[Task details] Every entry below has to appear again in your reply, word for word, but no picture may.
##### Dataset content #####
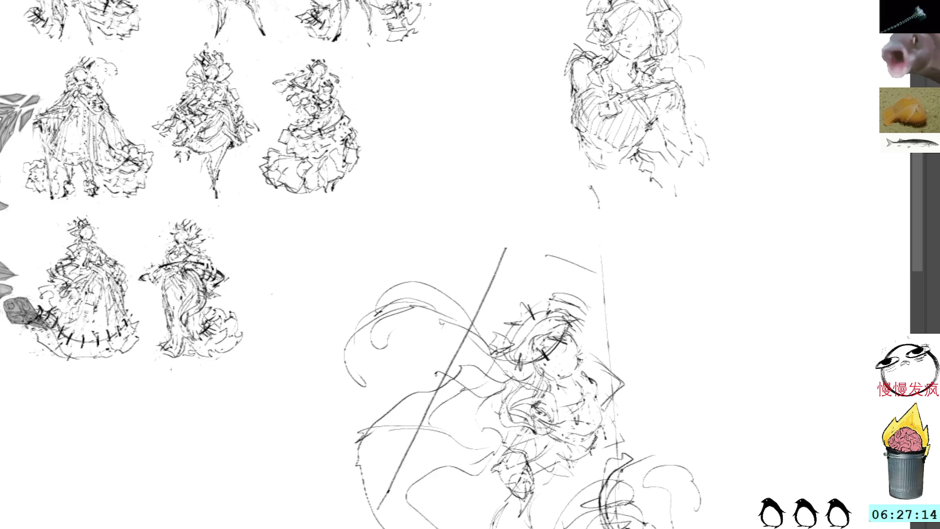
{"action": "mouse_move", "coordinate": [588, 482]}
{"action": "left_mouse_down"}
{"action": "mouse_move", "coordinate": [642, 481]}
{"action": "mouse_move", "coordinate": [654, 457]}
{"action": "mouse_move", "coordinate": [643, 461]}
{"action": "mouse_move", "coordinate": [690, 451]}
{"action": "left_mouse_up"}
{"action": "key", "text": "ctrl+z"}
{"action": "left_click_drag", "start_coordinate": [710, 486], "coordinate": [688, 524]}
#####
[Written solution]
{"action": "mouse_move", "coordinate": [588, 482]}
{"action": "left_mouse_down"}
{"action": "mouse_move", "coordinate": [642, 481]}
{"action": "mouse_move", "coordinate": [654, 457]}
{"action": "mouse_move", "coordinate": [643, 461]}
{"action": "mouse_move", "coordinate": [690, 451]}
{"action": "left_mouse_up"}
{"action": "key", "text": "ctrl+z"}
{"action": "left_click_drag", "start_coordinate": [710, 486], "coordinate": [688, 524]}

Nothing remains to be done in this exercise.